-- GIVEN DATA follows --

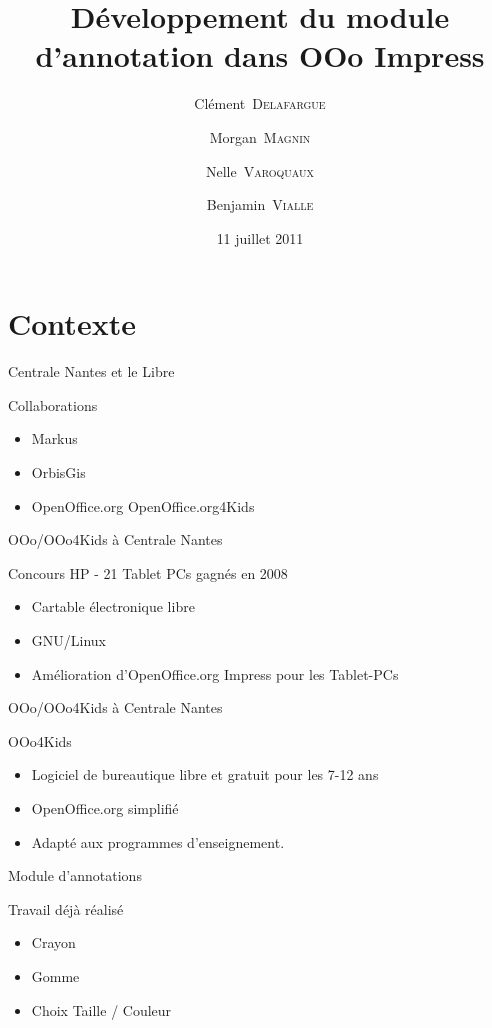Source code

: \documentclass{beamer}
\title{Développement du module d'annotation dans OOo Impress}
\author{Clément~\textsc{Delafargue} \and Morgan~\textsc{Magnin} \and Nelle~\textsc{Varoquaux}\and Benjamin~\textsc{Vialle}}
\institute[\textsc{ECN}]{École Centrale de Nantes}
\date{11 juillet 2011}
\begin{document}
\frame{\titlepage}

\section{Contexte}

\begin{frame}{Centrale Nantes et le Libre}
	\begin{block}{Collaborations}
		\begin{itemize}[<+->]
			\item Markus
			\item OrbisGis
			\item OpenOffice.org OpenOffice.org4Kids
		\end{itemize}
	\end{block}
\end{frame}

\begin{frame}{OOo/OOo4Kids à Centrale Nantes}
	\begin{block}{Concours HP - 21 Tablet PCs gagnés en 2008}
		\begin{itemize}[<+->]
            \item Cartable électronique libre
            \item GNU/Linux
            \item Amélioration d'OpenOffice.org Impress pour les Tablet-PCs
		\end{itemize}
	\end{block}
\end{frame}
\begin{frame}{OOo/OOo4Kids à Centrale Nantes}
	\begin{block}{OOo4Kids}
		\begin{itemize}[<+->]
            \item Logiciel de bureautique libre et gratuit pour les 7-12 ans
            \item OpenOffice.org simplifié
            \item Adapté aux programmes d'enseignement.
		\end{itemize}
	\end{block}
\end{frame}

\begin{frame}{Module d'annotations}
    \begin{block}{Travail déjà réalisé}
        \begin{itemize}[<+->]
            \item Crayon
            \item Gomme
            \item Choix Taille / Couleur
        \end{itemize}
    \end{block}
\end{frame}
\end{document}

-- GIVEN DATA concluded --

- [AIM OF THE EXERCISE]
Find how many lines in the data above include the string "Impress", and give that number alone.

- [OUTPUT OF THE EXERCISE]
2